BEGIN

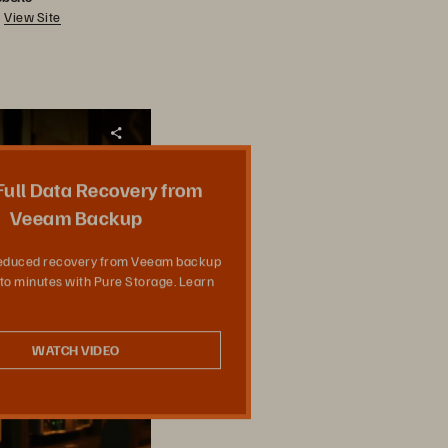
View Site
Teilen
 Full Data Recovery from
Veeam Backup
reduced recovery from Veeam backup
to minutes with Pure Storage. Learn
WATCH VIDEO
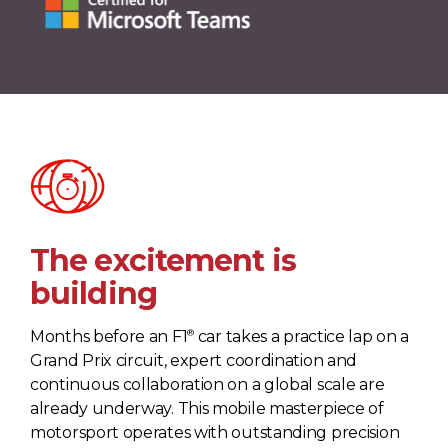
The excitement is
building
®
Months before an F1
car takes a practice lap on a
Grand Prix circuit, expert coordination and
continuous collaboration on a global scale are
already underway. This mobile masterpiece of
motorsport operates with outstanding precision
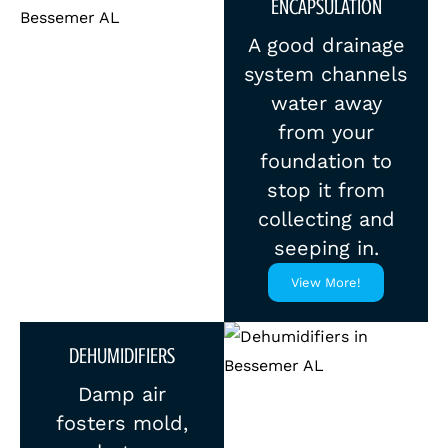
ENCAPSULATION
A good drainage
system channels
water away
from your
foundation to
stop it from
collecting and
seeping in.
View More!
DEHUMIDIFIERS
Damp air
fosters mold,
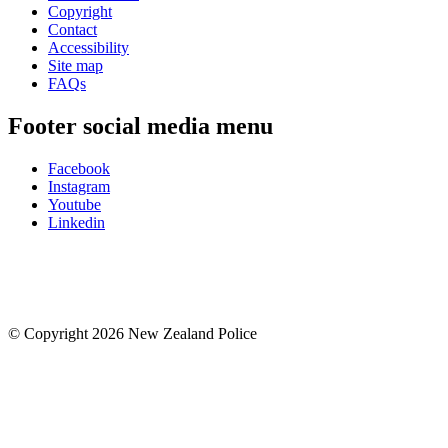
Copyright
Contact
Accessibility
Site map
FAQs
Footer social media menu
Facebook
Instagram
Youtube
Linkedin
© Copyright 2026 New Zealand Police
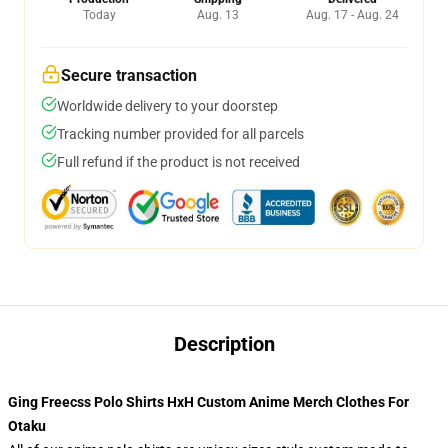
Today
Aug. 13
Aug. 17 - Aug. 24
Secure transaction
Worldwide delivery to your doorstep
Tracking number provided for all parcels
Full refund if the product is not received
Description
Ging Freecss Polo Shirts HxH Custom Anime Merch Clothes For
Otaku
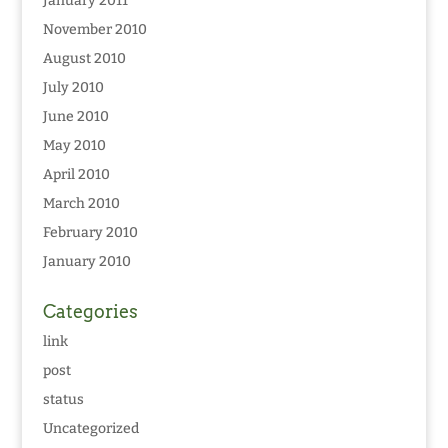
January 2011
November 2010
August 2010
July 2010
June 2010
May 2010
April 2010
March 2010
February 2010
January 2010
Categories
link
post
status
Uncategorized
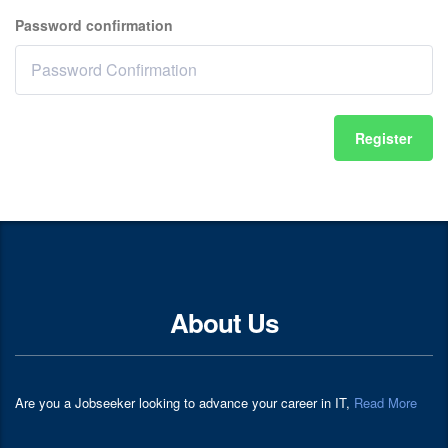
Password confirmation
Register
About Us
Are you a Jobseeker looking to advance your career in IT,
Read More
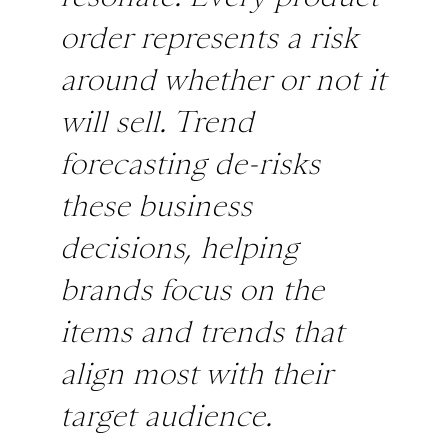
order represents a risk
around whether or not it
will sell. Trend
forecasting de-risks
these business
decisions, helping
brands focus on the
items and trends that
align most with their
target audience.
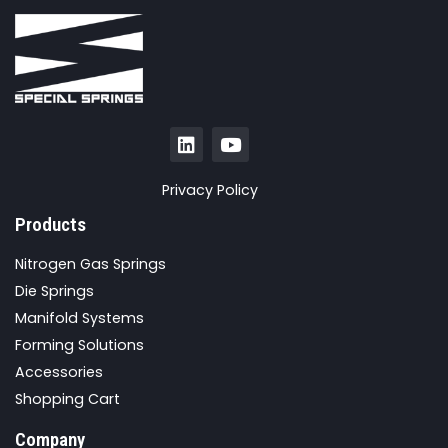
Privacy Policy
Products
Nitrogen Gas Springs
Die Springs
Manifold Systems
Forming Solutions
Accessories
Shopping Cart
Company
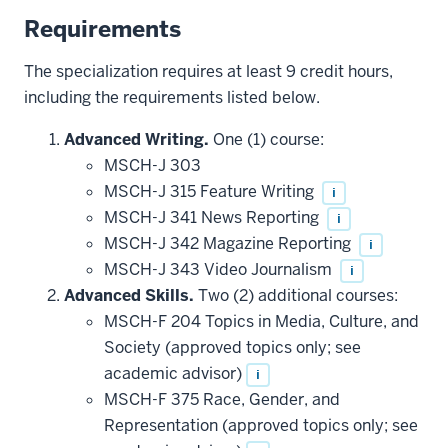
Requirements
The specialization requires at least 9 credit hours,
including the requirements listed below.
Advanced Writing.
One (1) course:
MSCH-J 303
MSCH-J 315 Feature Writing
i
MSCH-J 341 News Reporting
i
MSCH-J 342 Magazine Reporting
i
MSCH-J 343 Video Journalism
i
Advanced Skills.
Two (2) additional courses:
MSCH-F 204 Topics in Media, Culture, and
Society (approved topics only; see
academic advisor)
i
MSCH-F 375 Race, Gender, and
Representation (approved topics only; see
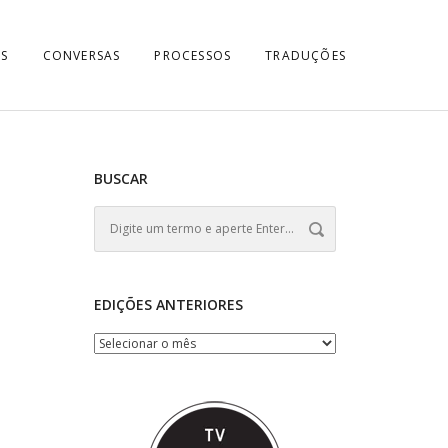
S
CONVERSAS
PROCESSOS
TRADUÇÕES
BUSCAR
EDIÇÕES ANTERIORES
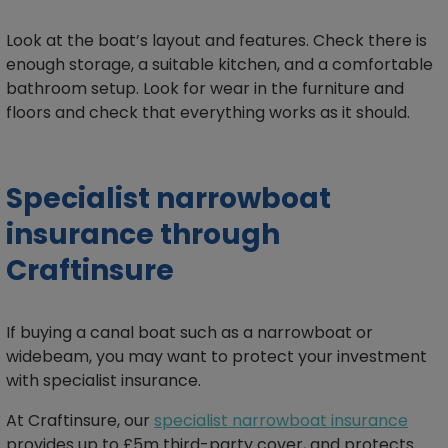
Look at the boat’s layout and features. Check there is
enough storage, a suitable kitchen, and a comfortable
bathroom setup. Look for wear in the furniture and
floors and check that everything works as it should.
Specialist narrowboat
insurance through
Craftinsure
If buying a canal boat such as a narrowboat or
widebeam, you may want to protect your investment
with specialist insurance.
At Craftinsure, our
specialist narrowboat insurance
provides up to £5m third-party cover, and protects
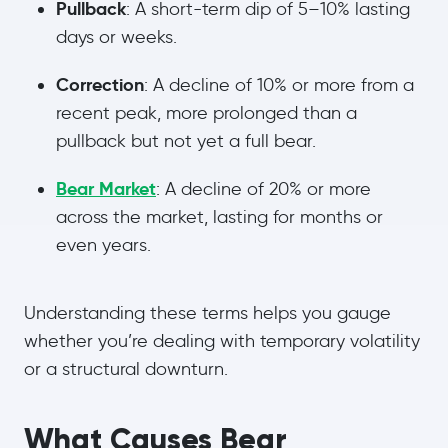
Pullback
: A short-term dip of 5–10% lasting
days or weeks.
Correction
: A decline of 10% or more from a
recent peak, more prolonged than a
pullback but not yet a full bear.
Bear Market
: A decline of 20% or more
across the market, lasting for months or
even years.
Understanding these terms helps you gauge
whether you’re dealing with temporary volatility
or a structural downturn.
What Causes Bear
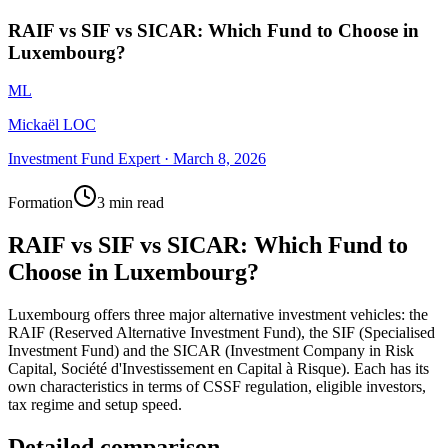
RAIF vs SIF vs SICAR: Which Fund to Choose in
Luxembourg?
ML
Mickaël LOC
Investment Fund Expert
·
March 8, 2026
Formation
3 min read
RAIF vs SIF vs SICAR: Which Fund to
Choose in Luxembourg?
Luxembourg offers three major alternative investment vehicles: the
RAIF (Reserved Alternative Investment Fund), the SIF (Specialised
Investment Fund) and the SICAR (Investment Company in Risk
Capital, Société d'Investissement en Capital à Risque). Each has its
own characteristics in terms of CSSF regulation, eligible investors,
tax regime and setup speed.
Detailed comparison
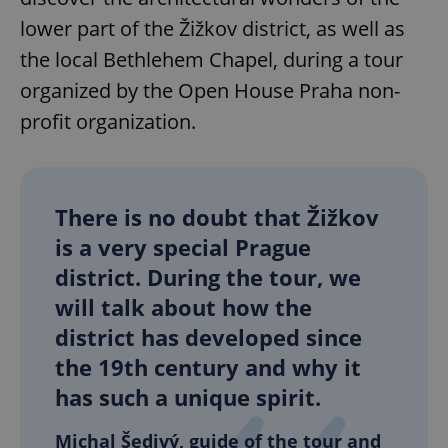
lower part of the Žižkov district, as well as
the local Bethlehem Chapel, during a tour
organized by the Open House Praha non-
profit organization.
There is no doubt that Žižkov
is a very special Prague
district. During the tour, we
will talk about how the
district has developed since
the 19th century and why it
has such a unique spirit.
Michal Šedivý, guide of the tour and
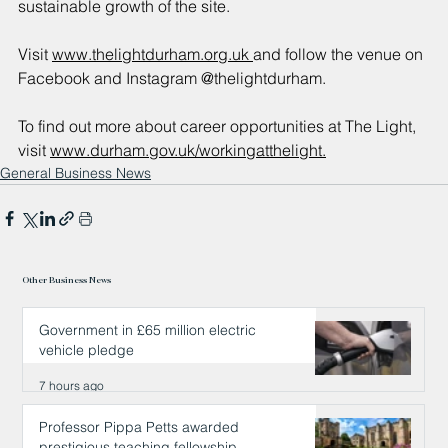
sustainable growth of the site.
Visit 
www.thelightdurham.org.uk 
and follow the venue on 
Facebook and Instagram @thelightdurham.
To find out more about career opportunities at The Light, 
visit 
www.durham.gov.uk/workingatthelight.
General Business News
Other Business News
Government in £65 million electric
vehicle pledge
7 hours ago
Professor Pippa Petts awarded
prestigious teaching fellowship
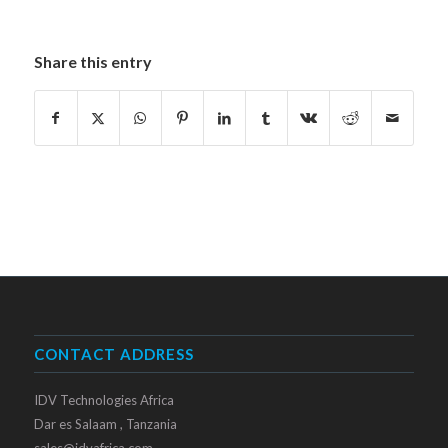
Share this entry
CONTACT ADDRESS
IDV Technologies Africa
Dar es Salaam , Tanzania
sales@idvafrica.com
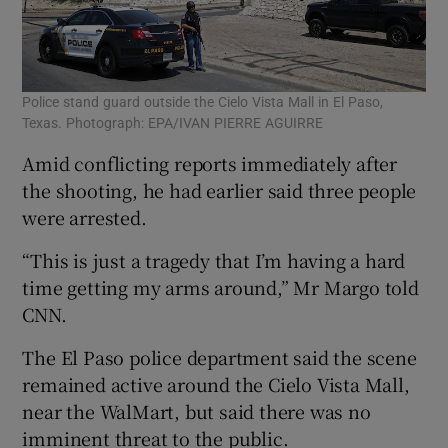
Police stand guard outside the Cielo Vista Mall in El Paso,
Texas. Photograph: EPA/IVAN PIERRE AGUIRRE
Amid conflicting reports immediately after
the shooting, he had earlier said three people
were arrested.
“This is just a tragedy that I’m having a hard
time getting my arms around,” Mr Margo told
CNN.
The El Paso police department said the scene
remained active around the Cielo Vista Mall,
near the WalMart, but said there was no
imminent threat to the public.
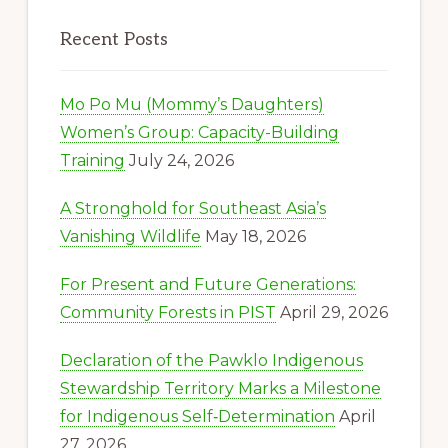
Recent Posts
Mo Po Mu (Mommy’s Daughters)
Women’s Group: Capacity-Building
Training
July 24, 2026
A Stronghold for Southeast Asia’s
Vanishing Wildlife
May 18, 2026
For Present and Future Generations:
Community Forests in PIST
April 29, 2026
Declaration of the Pawklo Indigenous
Stewardship Territory Marks a Milestone
for Indigenous Self‑Determination
April
27, 2026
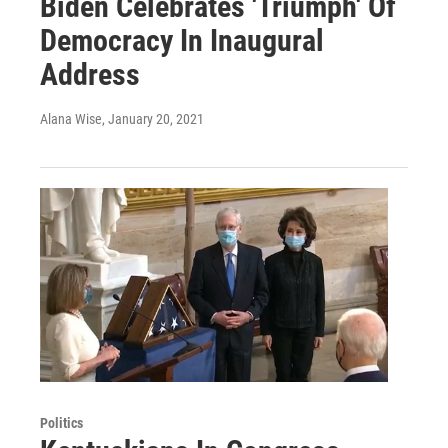
Biden Celebrates 'Triumph' Of
Democracy In Inaugural
Address
Alana Wise
, January 20, 2021
Politics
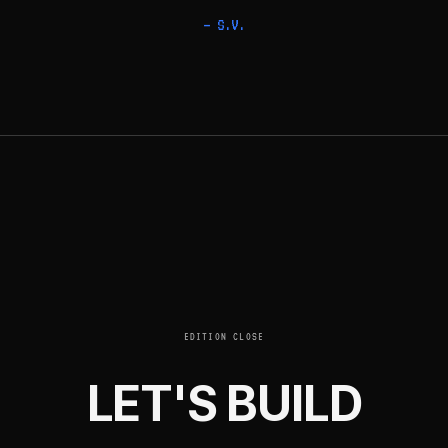
— S.V.
EDITION CLOSE
LET'S BUILD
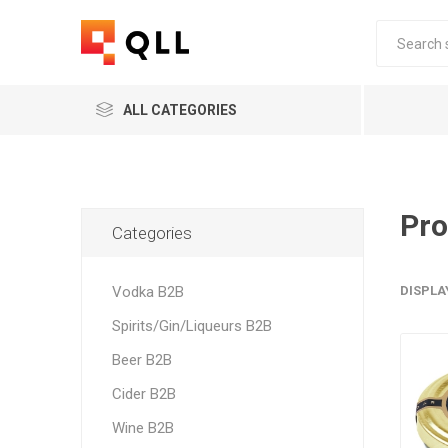
ALL CATEGORIES
Pro
Categories
Vodka B2B
DISPLA
Spirits/Gin/Liqueurs B2B
Beer B2B
Cider B2B
Wine B2B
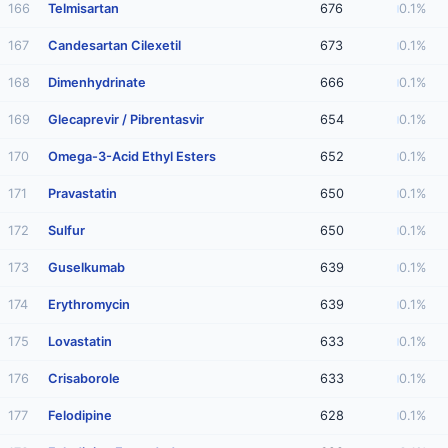
166
Telmisartan
676
0.1%
167
Candesartan Cilexetil
673
0.1%
168
Dimenhydrinate
666
0.1%
169
Glecaprevir / Pibrentasvir
654
0.1%
170
Omega-3-Acid Ethyl Esters
652
0.1%
171
Pravastatin
650
0.1%
172
Sulfur
650
0.1%
173
Guselkumab
639
0.1%
174
Erythromycin
639
0.1%
175
Lovastatin
633
0.1%
176
Crisaborole
633
0.1%
177
Felodipine
628
0.1%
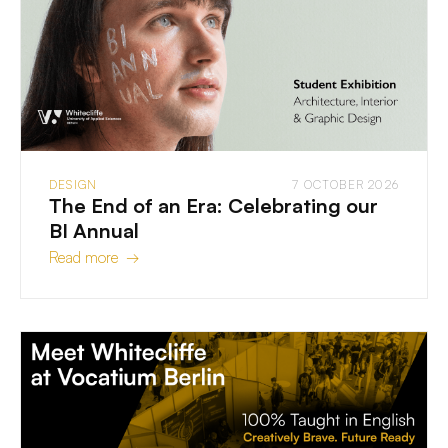
DESIGN
7 OCTOBER 2026
The End of an Era: Celebrating our
BI Annual
Read more →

END

Every line of the data above should be repeated exactly. Omit the pictures.

#### OUTPUT FOR THIS EXERCISE
View Site
Teilen
 Full Data Recovery from
Veeam Backup
reduced recovery from Veeam backup
to minutes with Pure Storage. Learn
WATCH VIDEO
The excitement is
building
®
Months before an F1
car takes a practice lap on a
Grand Prix circuit, expert coordination and
continuous collaboration on a global scale are
already underway. This mobile masterpiece of
motorsport operates with outstanding precision
ENCAPSULATION
A good drainage
system channels
water away
from your
foundation to
stop it from
collecting and
seeping in.
View More!
DEHUMIDIFIERS
Damp air
fosters mold,
Copyright
Contact
Accessibility
Site map
FAQs
Footer social media menu
Facebook
Instagram
Youtube
Linkedin
© Copyright 2026 New Zealand Police
Today
Aug. 13
Aug. 17 - Aug. 24
Secure transaction
Worldwide delivery to your doorstep
Tracking number provided for all parcels
Full refund if the product is not received
Description
Ging Freecss Polo Shirts HxH Custom Anime Merch Clothes For
Otaku
January 2011
November 2010
August 2010
July 2010
June 2010
May 2010
April 2010
March 2010
February 2010
January 2010
Categories
link
post
status
Uncategorized
Password confirmation
Register
About Us
Are you a Jobseeker looking to advance your career in IT,
Read More
order represents a risk
around whether or not it
will sell. Trend
forecasting de-risks
these business
decisions, helping
brands focus on the
items and trends that
align most with their
target audience.
Privacy Policy
Products
Nitrogen Gas Springs
Die Springs
Manifold Systems
Forming Solutions
Accessories
Shopping Cart
Company
Requirements
The specialization requires at least 9 credit hours,
including the requirements listed below.
Advanced Writing.
One (1) course:
MSCH-J 303
MSCH-J 315 Feature Writing
i
MSCH-J 341 News Reporting
i
MSCH-J 342 Magazine Reporting
i
MSCH-J 343 Video Journalism
i
Advanced Skills.
Two (2) additional courses:
MSCH-F 204 Topics in Media, Culture, and
Society (approved topics only; see
academic advisor)
i
MSCH-F 375 Race, Gender, and
Representation (approved topics only; see
S
CONVERSAS
PROCESSOS
TRADUÇÕES
BUSCAR
EDIÇÕES ANTERIORES
Look at the boat’s layout and features. Check there is
enough storage, a suitable kitchen, and a comfortable
bathroom setup. Look for wear in the furniture and
floors and check that everything works as it should.
Specialist narrowboat
insurance through
Craftinsure
If buying a canal boat such as a narrowboat or
widebeam, you may want to protect your investment
with specialist insurance.
At Craftinsure, our
specialist narrowboat insurance
provides up to £5m third-party cover, and protects
Pullback
: A short-term dip of 5–10% lasting
days or weeks.
Correction
: A decline of 10% or more from a
recent peak, more prolonged than a
pullback but not yet a full bear.
Bear Market
: A decline of 20% or more
across the market, lasting for months or
even years.
Understanding these terms helps you gauge
whether you’re dealing with temporary volatility
or a structural downturn.
What Causes Bear
RAIF vs SIF vs SICAR: Which Fund to Choose in
Luxembourg?
ML
Mickaël LOC
Investment Fund Expert
·
March 8, 2026
Formation
3 min read
RAIF vs SIF vs SICAR: Which Fund to
Choose in Luxembourg?
Luxembourg offers three major alternative investment vehicles: the
RAIF (Reserved Alternative Investment Fund), the SIF (Specialised
Investment Fund) and the SICAR (Investment Company in Risk
Capital, Société d'Investissement en Capital à Risque). Each has its
own characteristics in terms of CSSF regulation, eligible investors,
tax regime and setup speed.
Detailed comparison
lower part of the Žižkov district, as well as
the local Bethlehem Chapel, during a tour
organized by the Open House Praha non-
profit organization.
There is no doubt that Žižkov
is a very special Prague
district. During the tour, we
will talk about how the
district has developed since
the 19th century and why it
has such a unique spirit.
Michal Šedivý, guide of the tour and
sustainable growth of the site.
Visit 
www.thelightdurham.org.uk 
and follow the venue on 
Facebook and Instagram @thelightdurham.
To find out more about career opportunities at The Light, 
visit 
www.durham.gov.uk/workingatthelight.
General Business News
Other Business News
Government in £65 million electric
vehicle pledge
7 hours ago
Professor Pippa Petts awarded
prestigious teaching fellowship
Share this entry
CONTACT ADDRESS
IDV Technologies Africa
Dar es Salaam , Tanzania
sales@idvafrica.com
Police stand guard outside the Cielo Vista Mall in El Paso,
Texas. Photograph: EPA/IVAN PIERRE AGUIRRE
Amid conflicting reports immediately after
the shooting, he had earlier said three people
were arrested.
“This is just a tragedy that I’m having a hard
time getting my arms around,” Mr Margo told
CNN.
The El Paso police department said the scene
remained active around the Cielo Vista Mall,
near the WalMart, but said there was no
imminent threat to the public.
Recent Posts
Mo Po Mu (Mommy’s Daughters)
Women’s Group: Capacity-Building
Training
July 24, 2026
A Stronghold for Southeast Asia’s
Vanishing Wildlife
May 18, 2026
For Present and Future Generations:
Community Forests in PIST
April 29, 2026
Declaration of the Pawklo Indigenous
Stewardship Territory Marks a Milestone
for Indigenous Self‑Determination
April
27, 2026
Biden Celebrates 'Triumph' Of
Democracy In Inaugural
Address
Alana Wise
, January 20, 2021
Politics
— S.V.
EDITION CLOSE
LET'S BUILD
ALL CATEGORIES
Pro
Categories
Vodka B2B
DISPLA
Spirits/Gin/Liqueurs B2B
Beer B2B
Cider B2B
Wine B2B
166
Telmisartan
676
0.1%
167
Candesartan Cilexetil
673
0.1%
168
Dimenhydrinate
666
0.1%
169
Glecaprevir / Pibrentasvir
654
0.1%
170
Omega-3-Acid Ethyl Esters
652
0.1%
171
Pravastatin
650
0.1%
172
Sulfur
650
0.1%
173
Guselkumab
639
0.1%
174
Erythromycin
639
0.1%
175
Lovastatin
633
0.1%
176
Crisaborole
633
0.1%
177
Felodipine
628
0.1%
DESIGN
7 OCTOBER 2026
The End of an Era: Celebrating our
BI Annual
Read more →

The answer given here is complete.